◆ EXERCISE DATA ◆

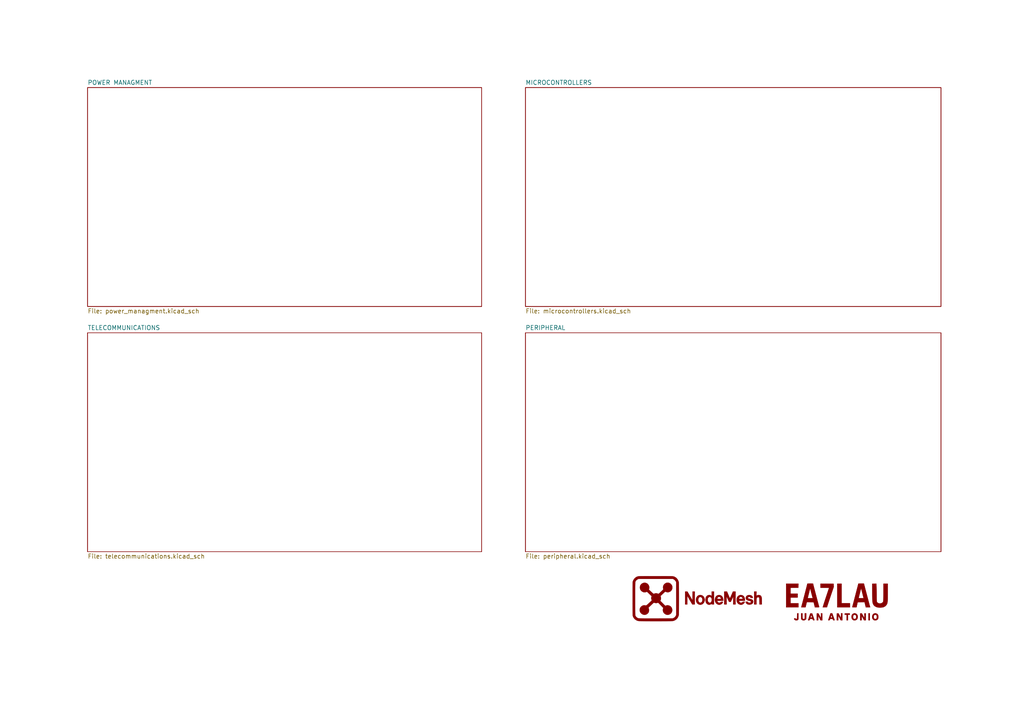
<source format=kicad_sch>
(kicad_sch
	(version 20250114)
	(generator "eeschema")
	(generator_version "9.0")
	(uuid "1ce5abde-bad5-41d0-ae59-b000d0618a73")
	(paper "A4")
	(title_block
		(title "NODEMESHPCB - SCHEMATICS")
		(date "18/06/2025")
		(rev "v1.0")
	)
	
	(symbol
		(lib_id "EA7LAULogo2:LOGO")
		(at 242.57 173.99 0)
		(unit 1)
		(exclude_from_sim no)
		(in_bom yes)
		(on_board yes)
		(dnp no)
		(fields_autoplaced yes)
		(uuid "80675aba-636b-460c-8c65-c05cede6a82c")
		(property "Reference" "#G2"
			(at 242.57 149.6158 0)
			(effects
				(font
					(size 1.27 1.27)
				)
				(hide yes)
			)
		)
		(property "Value" "LOGO"
			(at 242.57 198.3642 0)
			(effects
				(font
					(size 1.27 1.27)
				)
				(hide yes)
			)
		)
		(property "Footprint" ""
			(at 242.57 173.99 0)
			(effects
				(font
					(size 1.27 1.27)
				)
				(hide yes)
			)
		)
		(property "Datasheet" ""
			(at 242.57 173.99 0)
			(effects
				(font
					(size 1.27 1.27)
				)
				(hide yes)
			)
		)
		(property "Description" ""
			(at 242.57 173.99 0)
			(effects
				(font
					(size 1.27 1.27)
				)
				(hide yes)
			)
		)
		(instances
			(project ""
				(path "/1ce5abde-bad5-41d0-ae59-b000d0618a73"
					(reference "#G2")
					(unit 1)
				)
			)
		)
	)
	(symbol
		(lib_id "NodeMeshLogo:LOGO")
		(at 201.93 173.99 0)
		(unit 1)
		(exclude_from_sim no)
		(in_bom yes)
		(on_board yes)
		(dnp no)
		(fields_autoplaced yes)
		(uuid "c1c74d5b-4480-4e3b-b670-d21fe99957bd")
		(property "Reference" "#G1"
			(at 201.93 152.0864 0)
			(effects
				(font
					(size 1.27 1.27)
				)
				(hide yes)
			)
		)
		(property "Value" "LOGO"
			(at 201.93 195.8936 0)
			(effects
				(font
					(size 1.27 1.27)
				)
				(hide yes)
			)
		)
		(property "Footprint" ""
			(at 201.93 173.99 0)
			(effects
				(font
					(size 1.27 1.27)
				)
				(hide yes)
			)
		)
		(property "Datasheet" ""
			(at 201.93 173.99 0)
			(effects
				(font
					(size 1.27 1.27)
				)
				(hide yes)
			)
		)
		(property "Description" ""
			(at 201.93 173.99 0)
			(effects
				(font
					(size 1.27 1.27)
				)
				(hide yes)
			)
		)
		(instances
			(project ""
				(path "/1ce5abde-bad5-41d0-ae59-b000d0618a73"
					(reference "#G1")
					(unit 1)
				)
			)
		)
	)
	(sheet
		(at 152.4 25.4)
		(size 120.523 63.5)
		(exclude_from_sim no)
		(in_bom yes)
		(on_board yes)
		(dnp no)
		(fields_autoplaced yes)
		(stroke
			(width 0.1524)
			(type solid)
		)
		(fill
			(color 0 0 0 0.0000)
		)
		(uuid "09ea6d29-7835-41a9-a6e9-f3a7513a524a")
		(property "Sheetname" "MICROCONTROLLERS"
			(at 152.4 24.6884 0)
			(effects
				(font
					(size 1.27 1.27)
				)
				(justify left bottom)
			)
		)
		(property "Sheetfile" "microcontrollers.kicad_sch"
			(at 152.4 89.4846 0)
			(effects
				(font
					(size 1.27 1.27)
				)
				(justify left top)
			)
		)
		(instances
			(project "01_NodeMeshPCB_v1.0"
				(path "/1ce5abde-bad5-41d0-ae59-b000d0618a73"
					(page "3")
				)
			)
		)
	)
	(sheet
		(at 25.4 96.52)
		(size 114.3 63.5)
		(exclude_from_sim no)
		(in_bom yes)
		(on_board yes)
		(dnp no)
		(fields_autoplaced yes)
		(stroke
			(width 0.1524)
			(type solid)
		)
		(fill
			(color 0 0 0 0.0000)
		)
		(uuid "173837b4-3307-4670-8f9a-15daadfcd562")
		(property "Sheetname" "TELECOMMUNICATIONS"
			(at 25.4 95.8084 0)
			(effects
				(font
					(size 1.27 1.27)
				)
				(justify left bottom)
			)
		)
		(property "Sheetfile" "telecommunications.kicad_sch"
			(at 25.4 160.6046 0)
			(effects
				(font
					(size 1.27 1.27)
				)
				(justify left top)
			)
		)
		(instances
			(project "01_NodeMeshPCB_v1.0"
				(path "/1ce5abde-bad5-41d0-ae59-b000d0618a73"
					(page "4")
				)
			)
		)
	)
	(sheet
		(at 152.4 96.52)
		(size 120.523 63.5)
		(exclude_from_sim no)
		(in_bom yes)
		(on_board yes)
		(dnp no)
		(fields_autoplaced yes)
		(stroke
			(width 0.1524)
			(type solid)
		)
		(fill
			(color 0 0 0 0.0000)
		)
		(uuid "9d46fcdc-bcd3-4b26-b047-a5216822dc91")
		(property "Sheetname" "PERIPHERAL"
			(at 152.4 95.8084 0)
			(effects
				(font
					(size 1.27 1.27)
				)
				(justify left bottom)
			)
		)
		(property "Sheetfile" "peripheral.kicad_sch"
			(at 152.4 160.6046 0)
			(effects
				(font
					(size 1.27 1.27)
				)
				(justify left top)
			)
		)
		(instances
			(project "01_NodeMeshPCB_v1.0"
				(path "/1ce5abde-bad5-41d0-ae59-b000d0618a73"
					(page "5")
				)
			)
		)
	)
	(sheet
		(at 25.4 25.4)
		(size 114.3 63.5)
		(exclude_from_sim no)
		(in_bom yes)
		(on_board yes)
		(dnp no)
		(fields_autoplaced yes)
		(stroke
			(width 0.1524)
			(type solid)
		)
		(fill
			(color 0 0 0 0.0000)
		)
		(uuid "d351fbdc-f1a3-4e81-ba4f-fb694f0da4f5")
		(property "Sheetname" "POWER MANAGMENT"
			(at 25.4 24.6884 0)
			(effects
				(font
					(size 1.27 1.27)
				)
				(justify left bottom)
			)
		)
		(property "Sheetfile" "power_managment.kicad_sch"
			(at 25.4 89.4846 0)
			(effects
				(font
					(size 1.27 1.27)
				)
				(justify left top)
			)
		)
		(instances
			(project "01_NodeMeshPCB_v1.0"
				(path "/1ce5abde-bad5-41d0-ae59-b000d0618a73"
					(page "2")
				)
			)
		)
	)
	(sheet_instances
		(path "/"
			(page "1")
		)
	)
	(embedded_fonts no)
)

</source>
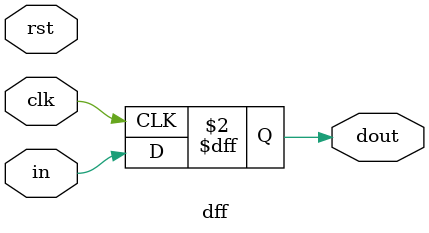
<source format=v>
`timescale 1ns / 1ps


module dff(input rst,clk,in, output reg dout

    );
    
        
    always@(posedge clk)
      dout <= in;
    
endmodule

</source>
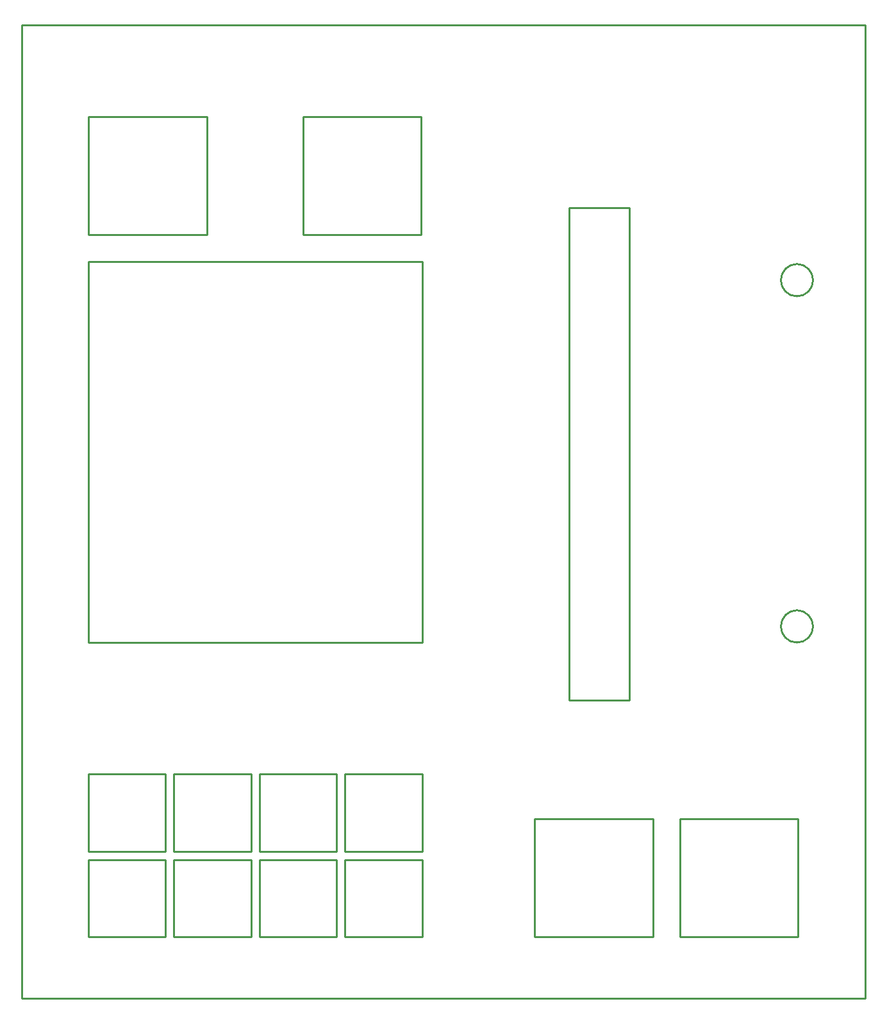
<source format=gko>
G04 Layer: BoardOutlineLayer*
G04 EasyEDA v6.5.29, 2023-07-16 15:11:24*
G04 67781e16ba424d80afd487f8c688e69f,5a6b42c53f6a479593ecc07194224c93,10*
G04 Gerber Generator version 0.2*
G04 Scale: 100 percent, Rotated: No, Reflected: No *
G04 Dimensions in millimeters *
G04 leading zeros omitted , absolute positions ,4 integer and 5 decimal *
%FSLAX45Y45*%
%MOMM*%

%ADD10C,0.2540*%
D10*
X0Y12852400D02*
G01*
X11137900Y12852400D01*
X11137900Y0D01*
X0Y0D01*
X0Y12852400D01*
X7225106Y10439400D02*
G01*
X7225106Y3939400D01*
X7225106Y3939400D02*
G01*
X8025109Y3939400D01*
X8025109Y3939400D02*
G01*
X8025109Y10439400D01*
X8025109Y10439400D02*
G01*
X7225106Y10439400D01*
X3709598Y11645900D02*
G01*
X3709598Y10083800D01*
X3709598Y10083800D02*
G01*
X5271698Y10083800D01*
X5271698Y10083800D02*
G01*
X5271698Y11645900D01*
X5271698Y11645900D02*
G01*
X3709598Y11645900D01*
X877501Y11645900D02*
G01*
X877501Y10083800D01*
X877501Y10083800D02*
G01*
X2439598Y10083800D01*
X2439598Y10083800D02*
G01*
X2439598Y11645900D01*
X2439598Y11645900D02*
G01*
X877501Y11645900D01*
X877501Y9728200D02*
G01*
X877501Y4699000D01*
X877501Y4699000D02*
G01*
X5284398Y4699000D01*
X5284398Y4699000D02*
G01*
X5284398Y9728200D01*
X5284398Y9728200D02*
G01*
X877501Y9728200D01*
G75*
G01*
X10023508Y4914900D02*
G02*
X10448905Y4914900I212698J735D01*
G75*
G01*
X10448905Y4914900D02*
G02*
X10023508Y4914900I-212699J-735D01*
X10023508Y4914900D02*
G01*
X10023508Y4914900D01*
G75*
G01*
X10023508Y9486900D02*
G02*
X10448905Y9486900I212698J735D01*
G75*
G01*
X10448905Y9486900D02*
G02*
X10023508Y9486900I-212699J-735D01*
X10023508Y9486900D02*
G01*
X10023508Y9486900D01*
X6770298Y2374900D02*
G01*
X6770298Y812800D01*
X6770298Y812800D02*
G01*
X8332398Y812800D01*
X8332398Y812800D02*
G01*
X8332398Y2374900D01*
X8332398Y2374900D02*
G01*
X6770298Y2374900D01*
X1893501Y1943100D02*
G01*
X1893501Y2963100D01*
X1893501Y2963100D02*
G01*
X873500Y2963100D01*
X873500Y2963100D02*
G01*
X873500Y1943100D01*
X873500Y1943100D02*
G01*
X1893501Y1943100D01*
X1893501Y812800D02*
G01*
X1893501Y1832800D01*
X1893501Y1832800D02*
G01*
X873500Y1832800D01*
X873500Y1832800D02*
G01*
X873500Y812800D01*
X873500Y812800D02*
G01*
X1893501Y812800D01*
X5284398Y1943100D02*
G01*
X5284398Y2963100D01*
X5284398Y2963100D02*
G01*
X4264398Y2963100D01*
X4264398Y2963100D02*
G01*
X4264398Y1943100D01*
X4264398Y1943100D02*
G01*
X5284398Y1943100D01*
X3023798Y1943100D02*
G01*
X3023798Y2963100D01*
X3023798Y2963100D02*
G01*
X2003798Y2963100D01*
X2003798Y2963100D02*
G01*
X2003798Y1943100D01*
X2003798Y1943100D02*
G01*
X3023798Y1943100D01*
X4154098Y1943100D02*
G01*
X4154098Y2963100D01*
X4154098Y2963100D02*
G01*
X3134098Y2963100D01*
X3134098Y2963100D02*
G01*
X3134098Y1943100D01*
X3134098Y1943100D02*
G01*
X4154098Y1943100D01*
X3023798Y812800D02*
G01*
X3023798Y1832800D01*
X3023798Y1832800D02*
G01*
X2003798Y1832800D01*
X2003798Y1832800D02*
G01*
X2003798Y812800D01*
X2003798Y812800D02*
G01*
X3023798Y812800D01*
X4154098Y812800D02*
G01*
X4154098Y1832800D01*
X4154098Y1832800D02*
G01*
X3134098Y1832800D01*
X3134098Y1832800D02*
G01*
X3134098Y812800D01*
X3134098Y812800D02*
G01*
X4154098Y812800D01*
X5284398Y812800D02*
G01*
X5284398Y1832800D01*
X5284398Y1832800D02*
G01*
X4264398Y1832800D01*
X4264398Y1832800D02*
G01*
X4264398Y812800D01*
X4264398Y812800D02*
G01*
X5284398Y812800D01*
X8687998Y2374900D02*
G01*
X8687998Y812800D01*
X8687998Y812800D02*
G01*
X10250098Y812800D01*
X10250098Y812800D02*
G01*
X10250098Y2374900D01*
X10250098Y2374900D02*
G01*
X8687998Y2374900D01*

%LPD*%
M02*

</source>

◆ TO-DO ITEM ◆
Output only the lines from the line that contains "X2003798Y1943100D01*" through the end of the entries, both included, exactly as they appear.

◆ TASK SOLUTION ◆
X2003798Y1943100D01*
X2003798Y1943100D02*
G01*
X3023798Y1943100D01*
X4154098Y1943100D02*
G01*
X4154098Y2963100D01*
X4154098Y2963100D02*
G01*
X3134098Y2963100D01*
X3134098Y2963100D02*
G01*
X3134098Y1943100D01*
X3134098Y1943100D02*
G01*
X4154098Y1943100D01*
X3023798Y812800D02*
G01*
X3023798Y1832800D01*
X3023798Y1832800D02*
G01*
X2003798Y1832800D01*
X2003798Y1832800D02*
G01*
X2003798Y812800D01*
X2003798Y812800D02*
G01*
X3023798Y812800D01*
X4154098Y812800D02*
G01*
X4154098Y1832800D01*
X4154098Y1832800D02*
G01*
X3134098Y1832800D01*
X3134098Y1832800D02*
G01*
X3134098Y812800D01*
X3134098Y812800D02*
G01*
X4154098Y812800D01*
X5284398Y812800D02*
G01*
X5284398Y1832800D01*
X5284398Y1832800D02*
G01*
X4264398Y1832800D01*
X4264398Y1832800D02*
G01*
X4264398Y812800D01*
X4264398Y812800D02*
G01*
X5284398Y812800D01*
X8687998Y2374900D02*
G01*
X8687998Y812800D01*
X8687998Y812800D02*
G01*
X10250098Y812800D01*
X10250098Y812800D02*
G01*
X10250098Y2374900D01*
X10250098Y2374900D02*
G01*
X8687998Y2374900D01*

%LPD*%
M02*

</source>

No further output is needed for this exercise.